Angela Davis: It depends on how far into the future you are thinking about. Because certainly there are instances now where it is really important to compel the state to speak to the needs of people, and I am really excited about the fact that in the US people are demonstrating outside of detention centres all over the country. But I think ultimately the model of the bourgeois nation state, ensconced as it is in capitalism, will never do the work of guaranteeing justice. While we will have to deal with the state for the time being, we have to engage in the kind of organising and activism that teaches and encourages people to imagine something very different from this institution that only guarantees the rights of a very small minority of people. The nation state serves a world, as Gayatri was pointing out, where the overwhelming majority of the wealth is concentrated in a few hands – eight billionaires own more than half of the world’s population.
Gayatri Spivak: Bill Gates owns 93 billion dollars.
Angela Davis: Yes, I mean, you can’t even imagine that. Jeff Bezos of Amazon just bought Whole Foods. I mean, capitalism, maybe this is the beginning of another conversation … you know, this kind of acquisitive nature of capitalism that makes people want more and more and more. So, no, I don’t think that we will be able to retain any aspect of that state.
Gayatri Spivak: Ok, I give support to this, but I am also a little bit different, because if I have a model, it’s Rosa Luxemburg-style social democracy – so, not the usual, not even a Marxist party. They voted in the war credits for the First World War, right? Luckily Marx was dead by then. I consider Angela’s position a very serious position that is not opposed to mine. We certainly do think of the ones who think that we must be able to envisage the uselessness of the state in the future as our allies. But in the meantime the state is both medicine and poison, because the so-called international civil society – as I have said before, the word ‘civil society’ simply means they went to civics class in school, they know that anything that’s not government is civil society – has no social contract. They are self-selected moral entrepreneurs often based on corporate funding. History is larger than personal goodwill and Marxism is not about kneecapping. So, I am not questioning the good will of people who work within the NGO system. I know many good people, for example Mpho Ndebele, who are working totally within an NGO. She is using that bad instrument to good ends: affirmative sabotage. So, this is not personal. But I would say that if the state is ignored, then the fuzzy side of the state, nationalism, which is based on the world’s wealth of languages, we won’t be able to hold it at bay. Therefore what I very much suggest is a more regional version of the abstract structures of welfare that the state cannot use under the contemporary conjuncture. Now the state is managerial of global capital. Neoliberalism removes the barriers between global capital and state capital. And then the human rights people come and shame the state, thinking that the state is supposed to be bad anyway.

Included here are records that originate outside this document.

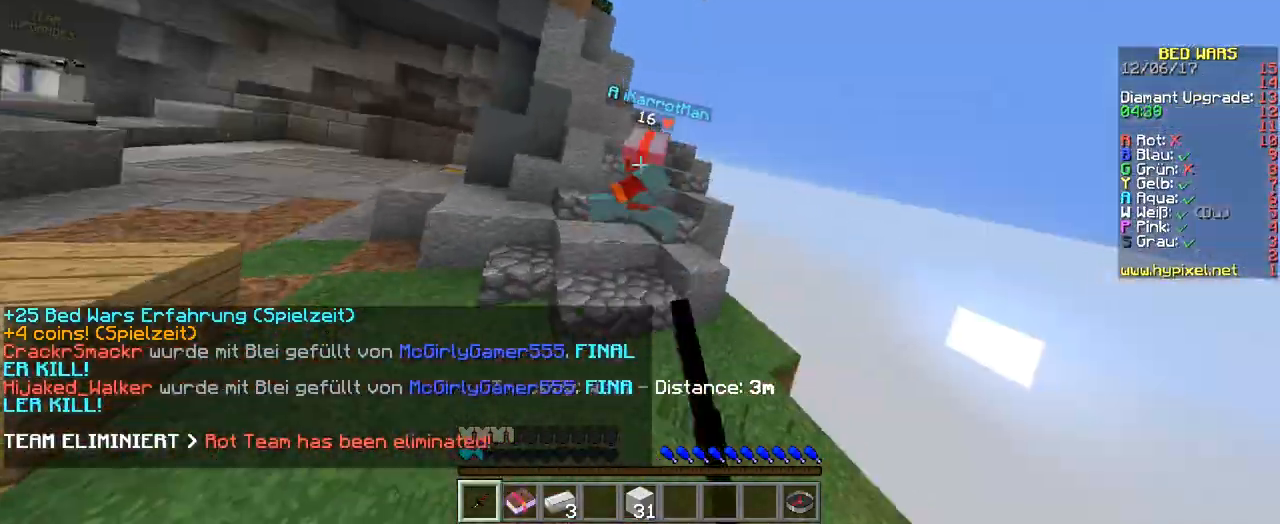
{"keys": ["w"], "events": []}
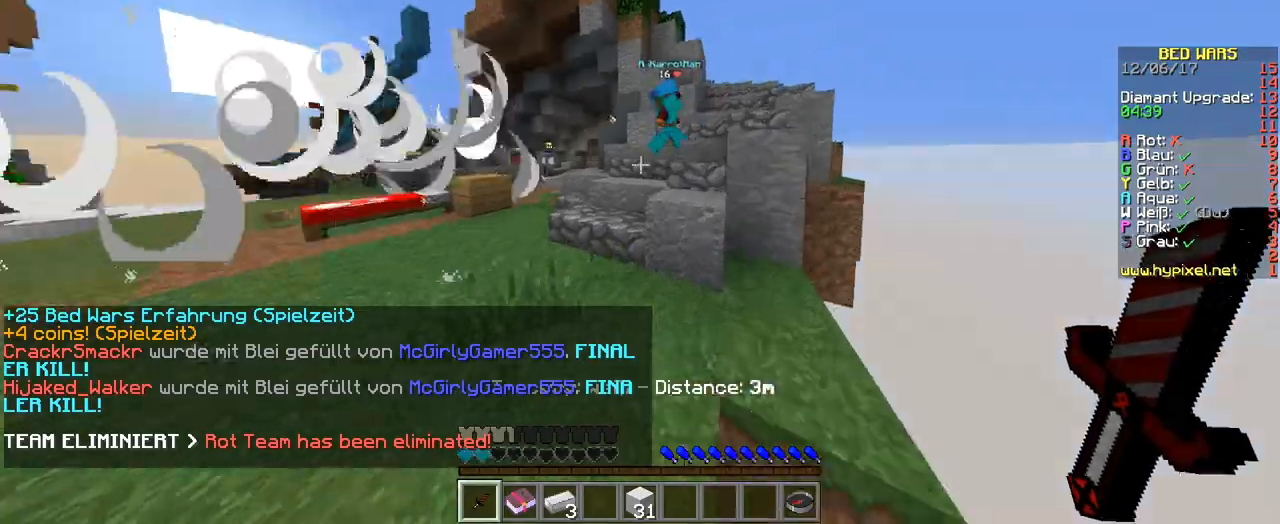
{"keys": ["w"], "events": []}
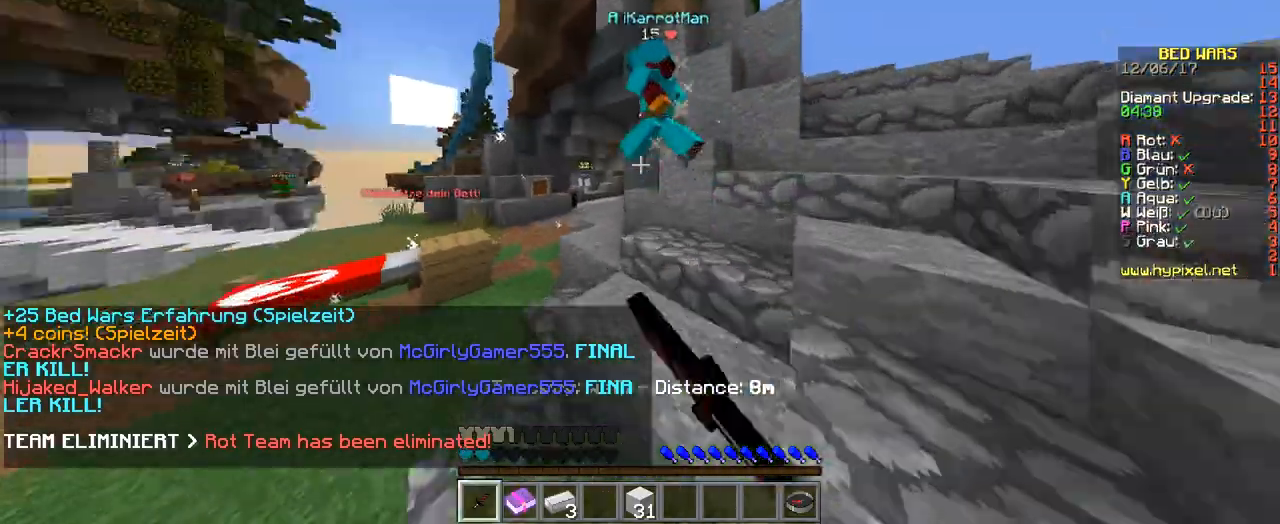
{"keys": ["w"], "events": []}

The subaltern are people who are, by Gramsci’s definition, small social groups on the fringes of history. Our work is so much to insert the subaltern – so the ‘subaltern’ is potentially generalizable – into the circuit of citizenship. That’s as far as they can go and they can work with that structure. As I say, the Angela Davises of the world with a view of the state as something that we must finally get rid of, they are our allies, they are not our opponents. But nonetheless, for the moment – and we are non-teleological even in the long run – the work with the subaltern is for citizenship. It’s very hard because there has to be follow-up implementation, because the state ain’t going to like the fact of citizenship being worked at in this way. How do I know this? You know, I haven’t taken American citizenship after 58 years. I have a 58 year-old green card, basically because I like to vote in India, and also keep on teaching at those rural schools, visiting India as often as I can without compromising my work at Columbia, that has allowed me to participate in the voting action of hundreds of students over 54 years of teaching. Thus I can see how uneven, what a relief map citizenship is. And if that is so for me as a metropolitan world traveller, how much more for the subaltern people. Citizenship, as the world teaches us every day, is a resource we ought to protect persistently.

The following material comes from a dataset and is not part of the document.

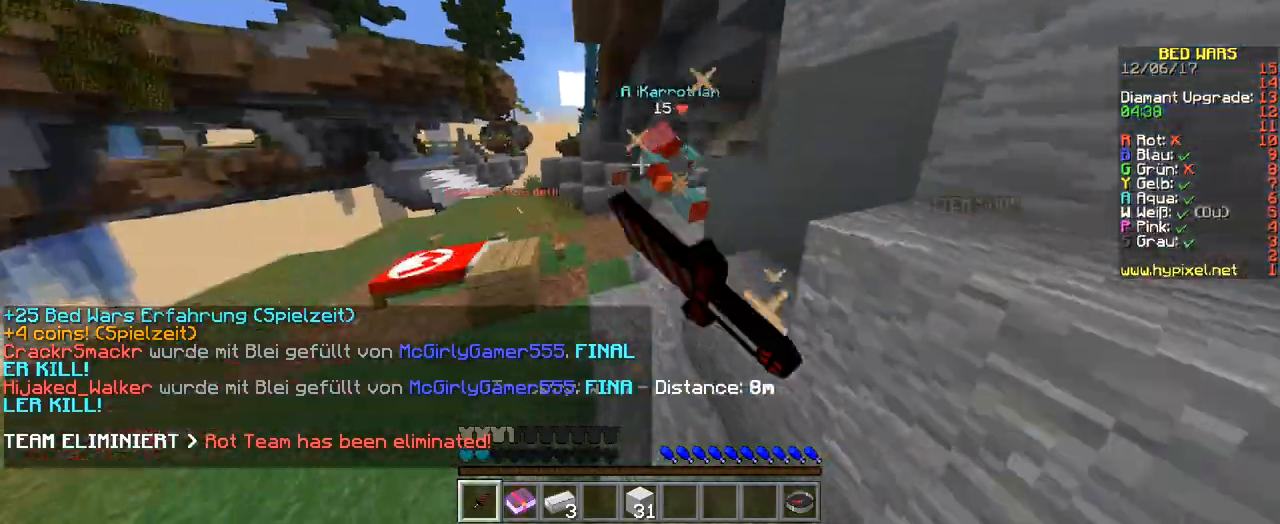
{"keys": ["w"], "events": []}
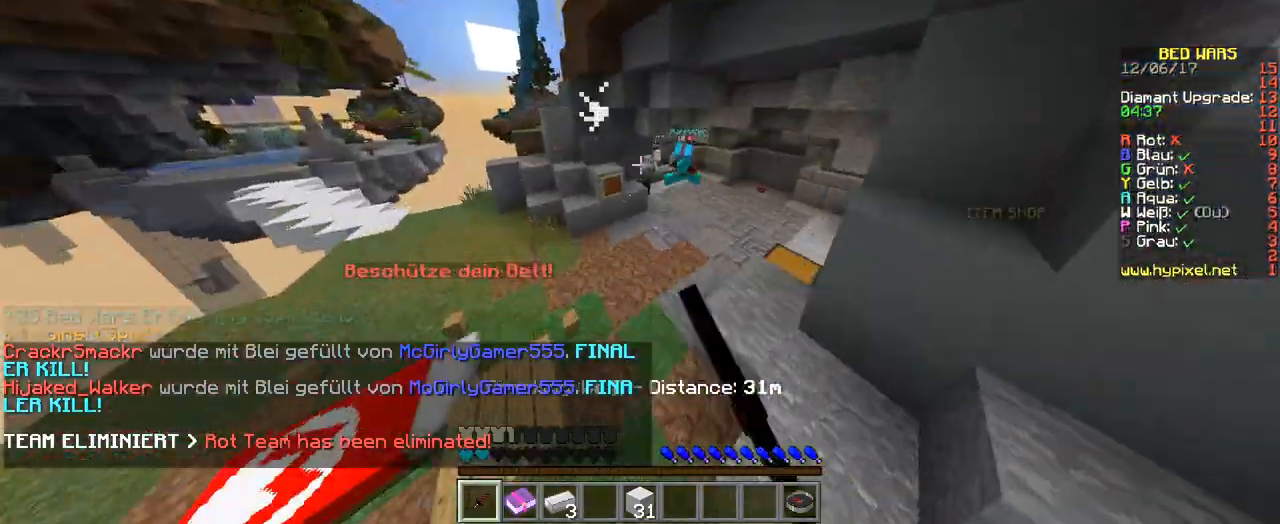
{"keys": ["w"], "events": [[101, "d", "down"], [302, "d", "up"]]}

This is what has happened with subalternisation, with Occupy Wall Street, since the Reagan-Bush era in the Eighties – when all of the welfare structures of the New Deal, including, finally, the Glass-Steagall, keeping commercial banks and investment banks separate – were annulled and the crash of 2007 was built on the material text of family values: ‘We love our home’, the classic mistaking of Department I, producing further capital, for Department II, producing for individual consumption. It is not an accident that in buying a house, the individual releases the largest amount of financial instruments into the circuit of capital. This is the material description of ideology, mistaking the housing industry as a resource for family values. 2 Therefore it is this kind of involvement one needs to work with, strategising with the state as medicine that can become poison, to heal the polity repeatedly, always only partially. And that’s why, just from the practical point of view, I follow Rosa Luxemburg, whom I admire greatly. What I say to the people who are my supervisors, my teachers, etc. is that I am your enemy in the context of the state because I am good, my parents are good, but two generations of goodness do not undo thousands of years of the denial of the right to intellectual labour which is what we have undergone. Now the state is somewhat ok with you because I am here, but what we are really trying to do is to see if the state is going to work for you without me. How can you materially come to the place where the state is your servant?
One of my supervisors was running for the Panchayat (rural local self-government unit) elections as a Communist Party Marxist candidate. He was not allowed even to put in his nomination because of Hindu nationalist violence. In that kind of context, I am not ready to give up on the state yet. But yes, regionalism rather than state competition. I am trying to think like China. I just did a thing that I called ‘Imperatives to Reimagine the Silk Road’, so that I could try to imagine myself outside of my US personship or my Indian personship, competitively nationalistic as they are. States in this effort are not bound inside their boxes fighting to see who is growing more. We must promote critical regionalism at the higher level. Regional groups such as ASEAN (Association of South East Asian Nations) and SAARC (South Asian Association for Regional Cooperation) should not be just economic. NATO, for example, should not have been so poorly conceived. I could go on forever, because this is about my actual practice. I could go on to stories about land reform, for example. Let me stop here.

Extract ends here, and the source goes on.